EXTRAIT D'ENTRETIEN:
----
Cannes 2024 : RENCONTRE AVEC LOUISE COURVOISIER – « Dans mon village, les gens s’embrouillent pour des questions de fromage »

Copyright Les Films du Losange

Passée par l’école de cinéma Cinéfabrique de Lyon, Louise Courvoisier présente son premier long-métrage, Vingt Dieux, dans la sélection Un certain regard du Festival de Cannes. L’histoire de Totone, jeune adulte qui décide à la mort de son père de se lancer dans la fabrication du comté pour obtenir la médaille d’or du concours agricole (et le gain qui va avec). Terriblement simple, drôle et juste, le film est un mélange de comédie sociale et de western rural. Dans le calme feutré d’un salon du palais des Festivals cannois, la cinéaste décortique son processus artistique.


Comment est né votre premier long-métrage ?

Je pense qu’il existe depuis dix ans dans ma tête. Mais cela fait cinq ans que je travaille vraiment dessus. J’avais envie de parler des gens avec lesquels j’ai grandi dans le Jura. J’en suis partie pour faire mes études à Paris et Lyon. Mais je suis revenue et je voulais raconter ceux qui sont restés sur place. J’ai écrit Vingt Dieux pour eux, à partir d’eux, en inscrivant le film dans le territoire. J’avais envie de me mettre à leur niveau, en évitant surtout d’avoir un regard trop citadin ou trop supérieur. L’histoire du fromage est venue après, pour habiller le tout. Il y a plein d’histoires de fromage dans mon village, les gens s’embrouillent pour des questions de fromage. Je trouvais marrant d’utiliser ça comme outil narratif.

Justement, comment trouver la bonne distance pour raconter le monde rural, souvent caricaturé au cinéma ?

Je pense que cela passe aussi par le fait de ne pas faire de cadeaux aux personnages. Ils sont chargés, on montre leurs fragilités, leurs cassures, les endroits où ça déborde. C’est important pour ne pas en faire des gentils petits de la campagne mais des personnages complexes. Je me suis inspirée de tout ce que j’ai vécu en grandissant. J’ai passé ma jeunesse dans les bals et les comices agricoles, donc ce n’était pas un effort pour moi.

Vous aviez aussi déjà fabriqué du comté ?

Non. (rires) On avait un coach fromager super qui nous a appris à faire du fromage. Il l’a d’ailleurs surtout appris à Clément Faveau [l’acteur principal] puisque c’est vraiment lui qui a fabriqué le comté en direct pendant le tournage. Ce n’est pas de la fiction. On a simplement baissé [la température du chaudron de lait] de quelques degrés pour préserver un peu l’acteur [qui, dans cette scène, a dû plonger ses bras dedans, ndlr]. Mais Clément est agriculteur dans la vie, il travaille dans la volaille. Donc il avait déjà une certaine résistance.

Tous vos comédiens sont non-professionnels. Comment s’est déroulé le casting ?
----
Données sources:
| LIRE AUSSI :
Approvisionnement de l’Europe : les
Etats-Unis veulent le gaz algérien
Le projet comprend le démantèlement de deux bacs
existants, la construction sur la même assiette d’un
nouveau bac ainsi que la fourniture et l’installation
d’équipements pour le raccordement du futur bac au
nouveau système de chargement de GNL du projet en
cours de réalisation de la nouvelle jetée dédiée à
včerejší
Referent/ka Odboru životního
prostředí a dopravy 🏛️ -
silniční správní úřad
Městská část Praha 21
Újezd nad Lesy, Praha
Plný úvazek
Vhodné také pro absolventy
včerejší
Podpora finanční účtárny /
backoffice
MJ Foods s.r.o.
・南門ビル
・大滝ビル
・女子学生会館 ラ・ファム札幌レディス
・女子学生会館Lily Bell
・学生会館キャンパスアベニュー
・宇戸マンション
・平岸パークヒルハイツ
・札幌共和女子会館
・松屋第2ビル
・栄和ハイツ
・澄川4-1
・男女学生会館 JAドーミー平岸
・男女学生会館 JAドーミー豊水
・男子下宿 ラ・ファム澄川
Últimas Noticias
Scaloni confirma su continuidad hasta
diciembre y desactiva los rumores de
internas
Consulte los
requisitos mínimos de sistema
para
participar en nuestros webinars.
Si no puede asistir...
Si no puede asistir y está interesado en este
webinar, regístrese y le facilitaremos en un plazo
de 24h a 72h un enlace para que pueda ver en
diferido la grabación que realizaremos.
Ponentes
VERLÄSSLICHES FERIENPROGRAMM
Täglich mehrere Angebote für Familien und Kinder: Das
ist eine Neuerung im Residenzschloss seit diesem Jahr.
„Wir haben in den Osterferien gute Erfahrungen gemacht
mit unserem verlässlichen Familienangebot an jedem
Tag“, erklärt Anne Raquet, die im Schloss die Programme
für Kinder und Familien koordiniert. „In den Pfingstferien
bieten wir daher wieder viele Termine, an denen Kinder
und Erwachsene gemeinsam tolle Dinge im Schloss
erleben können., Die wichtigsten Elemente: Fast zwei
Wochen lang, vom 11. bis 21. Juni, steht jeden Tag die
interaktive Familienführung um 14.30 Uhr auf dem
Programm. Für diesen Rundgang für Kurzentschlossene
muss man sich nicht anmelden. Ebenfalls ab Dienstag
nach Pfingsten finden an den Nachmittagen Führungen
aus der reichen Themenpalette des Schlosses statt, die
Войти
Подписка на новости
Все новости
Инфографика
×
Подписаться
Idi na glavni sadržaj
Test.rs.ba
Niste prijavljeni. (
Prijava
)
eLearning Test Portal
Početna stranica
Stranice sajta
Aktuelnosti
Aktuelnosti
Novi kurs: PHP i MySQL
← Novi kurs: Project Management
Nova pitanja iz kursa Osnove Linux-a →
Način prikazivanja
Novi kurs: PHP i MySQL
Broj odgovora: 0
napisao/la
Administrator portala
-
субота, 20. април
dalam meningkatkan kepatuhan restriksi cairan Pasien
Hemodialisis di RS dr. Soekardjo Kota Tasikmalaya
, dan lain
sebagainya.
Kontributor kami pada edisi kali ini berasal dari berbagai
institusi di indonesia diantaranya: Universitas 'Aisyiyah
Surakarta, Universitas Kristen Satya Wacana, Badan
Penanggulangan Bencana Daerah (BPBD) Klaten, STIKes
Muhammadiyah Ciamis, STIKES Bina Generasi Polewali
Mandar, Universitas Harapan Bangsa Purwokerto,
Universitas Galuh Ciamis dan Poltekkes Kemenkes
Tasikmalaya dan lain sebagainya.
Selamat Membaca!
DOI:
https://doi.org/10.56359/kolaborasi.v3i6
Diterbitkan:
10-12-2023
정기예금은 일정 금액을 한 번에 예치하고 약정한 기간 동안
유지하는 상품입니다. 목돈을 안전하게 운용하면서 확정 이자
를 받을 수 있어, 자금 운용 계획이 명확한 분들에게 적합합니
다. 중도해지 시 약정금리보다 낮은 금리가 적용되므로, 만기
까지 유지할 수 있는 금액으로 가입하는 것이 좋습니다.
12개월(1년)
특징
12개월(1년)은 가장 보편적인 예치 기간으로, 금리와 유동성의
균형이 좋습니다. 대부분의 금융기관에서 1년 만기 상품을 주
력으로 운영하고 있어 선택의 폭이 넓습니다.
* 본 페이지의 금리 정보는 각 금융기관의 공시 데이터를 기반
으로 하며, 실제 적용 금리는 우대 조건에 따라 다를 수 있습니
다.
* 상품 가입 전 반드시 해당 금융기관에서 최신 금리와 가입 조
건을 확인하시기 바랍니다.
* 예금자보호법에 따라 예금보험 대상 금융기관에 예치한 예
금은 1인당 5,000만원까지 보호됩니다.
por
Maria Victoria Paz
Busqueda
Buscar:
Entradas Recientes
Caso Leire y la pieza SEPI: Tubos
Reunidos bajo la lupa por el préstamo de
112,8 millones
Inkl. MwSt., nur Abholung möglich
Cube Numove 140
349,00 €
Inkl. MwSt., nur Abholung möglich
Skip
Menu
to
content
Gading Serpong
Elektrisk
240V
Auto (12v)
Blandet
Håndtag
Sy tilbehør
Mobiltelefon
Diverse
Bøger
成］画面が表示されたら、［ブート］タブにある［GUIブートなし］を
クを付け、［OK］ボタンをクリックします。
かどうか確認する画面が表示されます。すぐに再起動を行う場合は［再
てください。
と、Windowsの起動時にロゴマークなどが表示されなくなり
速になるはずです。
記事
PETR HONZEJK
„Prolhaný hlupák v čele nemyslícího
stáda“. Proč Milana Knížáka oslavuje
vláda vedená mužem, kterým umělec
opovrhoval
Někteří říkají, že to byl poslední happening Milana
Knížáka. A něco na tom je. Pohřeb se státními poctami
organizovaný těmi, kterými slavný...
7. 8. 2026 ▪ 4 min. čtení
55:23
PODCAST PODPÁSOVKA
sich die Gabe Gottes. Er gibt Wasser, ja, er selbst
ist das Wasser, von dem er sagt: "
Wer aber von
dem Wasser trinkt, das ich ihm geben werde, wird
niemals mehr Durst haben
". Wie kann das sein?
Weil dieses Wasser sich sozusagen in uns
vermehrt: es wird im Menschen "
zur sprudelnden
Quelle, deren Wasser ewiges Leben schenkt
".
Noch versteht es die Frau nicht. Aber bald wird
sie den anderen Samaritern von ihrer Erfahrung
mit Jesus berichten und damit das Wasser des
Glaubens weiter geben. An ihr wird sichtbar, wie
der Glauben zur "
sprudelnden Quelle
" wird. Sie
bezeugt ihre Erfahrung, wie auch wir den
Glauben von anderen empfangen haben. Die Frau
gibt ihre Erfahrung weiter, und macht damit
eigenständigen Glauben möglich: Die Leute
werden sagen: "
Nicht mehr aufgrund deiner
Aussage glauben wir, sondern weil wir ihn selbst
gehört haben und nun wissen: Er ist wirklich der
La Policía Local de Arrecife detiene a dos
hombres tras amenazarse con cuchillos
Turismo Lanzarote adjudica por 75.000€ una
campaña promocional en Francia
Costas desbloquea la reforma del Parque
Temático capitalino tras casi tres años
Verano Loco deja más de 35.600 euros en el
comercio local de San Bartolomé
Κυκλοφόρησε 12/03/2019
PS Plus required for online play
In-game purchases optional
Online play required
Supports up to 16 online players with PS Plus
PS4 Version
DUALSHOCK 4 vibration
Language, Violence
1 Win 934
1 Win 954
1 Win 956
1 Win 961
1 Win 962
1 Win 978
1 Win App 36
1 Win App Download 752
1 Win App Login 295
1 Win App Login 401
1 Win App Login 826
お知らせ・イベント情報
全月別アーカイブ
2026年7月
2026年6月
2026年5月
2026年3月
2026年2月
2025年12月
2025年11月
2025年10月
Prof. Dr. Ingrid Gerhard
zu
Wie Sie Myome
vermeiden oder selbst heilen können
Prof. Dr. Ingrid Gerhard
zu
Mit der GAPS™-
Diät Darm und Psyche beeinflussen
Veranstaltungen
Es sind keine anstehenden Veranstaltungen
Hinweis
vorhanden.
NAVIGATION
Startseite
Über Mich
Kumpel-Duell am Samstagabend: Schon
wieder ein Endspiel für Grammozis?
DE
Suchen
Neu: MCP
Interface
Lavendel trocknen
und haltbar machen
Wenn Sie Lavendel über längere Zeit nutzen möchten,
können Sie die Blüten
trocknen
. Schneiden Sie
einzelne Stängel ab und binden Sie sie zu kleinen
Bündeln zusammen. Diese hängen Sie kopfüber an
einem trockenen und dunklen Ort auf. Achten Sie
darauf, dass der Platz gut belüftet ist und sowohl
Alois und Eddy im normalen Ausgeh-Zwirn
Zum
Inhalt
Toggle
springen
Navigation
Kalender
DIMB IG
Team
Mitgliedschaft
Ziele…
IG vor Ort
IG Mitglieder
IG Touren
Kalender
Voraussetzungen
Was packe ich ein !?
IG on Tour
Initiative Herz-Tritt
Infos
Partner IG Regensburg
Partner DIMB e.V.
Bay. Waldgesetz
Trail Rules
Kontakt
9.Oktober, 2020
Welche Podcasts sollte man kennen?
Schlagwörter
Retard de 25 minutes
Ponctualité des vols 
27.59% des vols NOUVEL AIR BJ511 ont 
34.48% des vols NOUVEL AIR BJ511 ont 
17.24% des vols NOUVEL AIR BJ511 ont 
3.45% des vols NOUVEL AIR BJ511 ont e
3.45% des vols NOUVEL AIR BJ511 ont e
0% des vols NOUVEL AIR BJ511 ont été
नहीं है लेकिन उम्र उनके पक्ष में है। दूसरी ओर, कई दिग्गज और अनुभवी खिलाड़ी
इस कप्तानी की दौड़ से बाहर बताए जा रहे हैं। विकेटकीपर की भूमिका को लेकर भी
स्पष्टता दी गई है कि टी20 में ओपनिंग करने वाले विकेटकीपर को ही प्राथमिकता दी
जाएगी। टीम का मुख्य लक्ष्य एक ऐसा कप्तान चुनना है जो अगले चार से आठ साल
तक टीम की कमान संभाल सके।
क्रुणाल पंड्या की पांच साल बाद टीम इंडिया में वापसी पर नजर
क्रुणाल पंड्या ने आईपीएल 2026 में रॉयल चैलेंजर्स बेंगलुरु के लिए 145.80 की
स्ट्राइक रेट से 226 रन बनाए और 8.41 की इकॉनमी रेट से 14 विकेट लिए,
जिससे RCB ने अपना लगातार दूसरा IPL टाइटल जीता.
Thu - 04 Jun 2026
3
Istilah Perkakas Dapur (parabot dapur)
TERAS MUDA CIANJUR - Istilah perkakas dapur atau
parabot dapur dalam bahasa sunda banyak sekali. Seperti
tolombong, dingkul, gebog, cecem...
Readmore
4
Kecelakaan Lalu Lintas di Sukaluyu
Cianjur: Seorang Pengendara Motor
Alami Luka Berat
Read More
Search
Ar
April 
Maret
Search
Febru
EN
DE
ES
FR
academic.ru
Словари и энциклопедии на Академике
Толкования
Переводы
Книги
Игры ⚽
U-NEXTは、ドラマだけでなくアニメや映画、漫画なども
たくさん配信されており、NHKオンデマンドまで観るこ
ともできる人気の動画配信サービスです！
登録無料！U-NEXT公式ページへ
----
QUESTIONS:
a: D'après l'entretien, dans quel secteur Clément Faveau travaille-t-il comme agriculteur ?
b: Traduisez en anglais cette phrase de l'entretien : « J’avais envie de parler des gens avec lesquels j’ai grandi dans le Jura. »

RÉPONSES:
a: Il travaille dans la volaille.

b: I wanted to talk about the people I grew up with in the Jura.